The problem of perineal wound infection must also be taken into account. In the study by Schaeffer et al [7], there were 2 cases (3%) of surgical failure due to infection. Therefore, in this study, strict disinfection of the surgical area and topical antibiotic powder before intraoperative closure of the incision were used to help prevent incisional infections. In addition, interrupted suturing of both sides of the polyester sheet or the central part of the butterfly mesh to the outer membrane of the bulbous urethral spongiosa with 4-0 absorbable thread before suspension can prevent the displacement of the polyester sheet and uniform tension during suspension to avoid the effect of too narrow tension point due to sling curl.

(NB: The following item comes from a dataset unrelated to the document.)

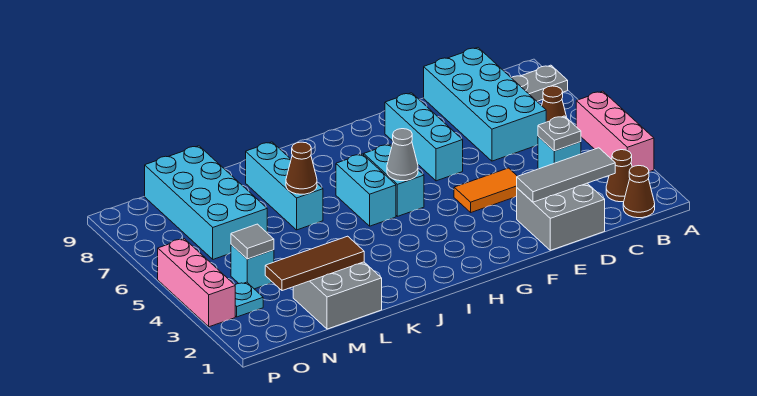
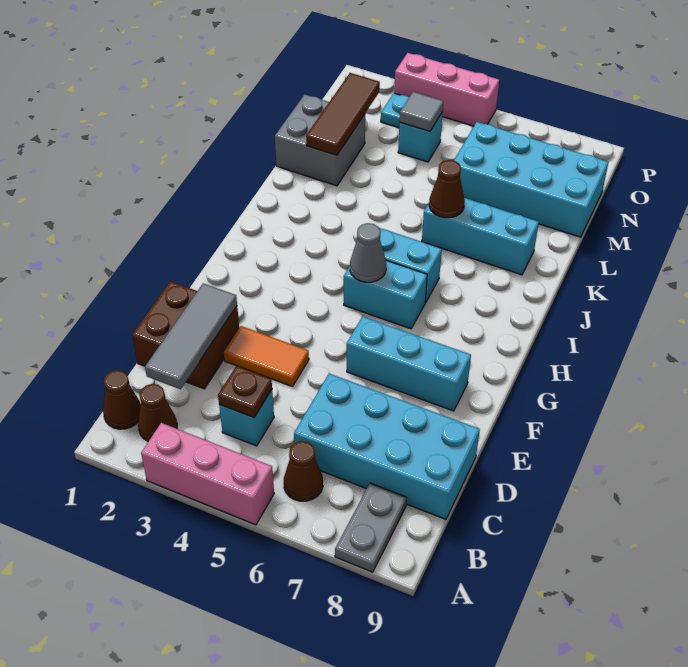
grey 1x1 plate [538,116,581,151] -> brown 1x1 plate [218,366,272,417]
grey 2x2 brick [517,183,605,250] -> brown 2x2 brick [132,281,239,389]
orange 1x2 tile [454,168,517,212] -> orange 1x2 tile turned to [224,326,309,387]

Our study also found a relationship between surgical efficacy and the degree of preoperative urinary incontinence in patients. The results of more than 1-year follow-up of patients who underwent cardiac polyester patch and nylon thread + TVT sling surgery showed that the effective rate of stress incontinence was 93.3%, while the effective rate of complete incontinence was only 80.0%. john [9] found that the treatment failure rate for severe incontinence was 50%, while the success rate for moderate and mild incontinence was 95%. fischer et al [15] concluded that preoperative 24-h urinary pad test is the only factor predicting the efficacy of surgery. lee et al [16] showed that the cure rate was significantly higher in patients with ALPP > 60 cmH2O (82.8%) than in patients with ALPP ≤ 60 cmH2O (51.6%). In addition, important factors may include a history of pelvic radiotherapy and bulbar urethral scarring.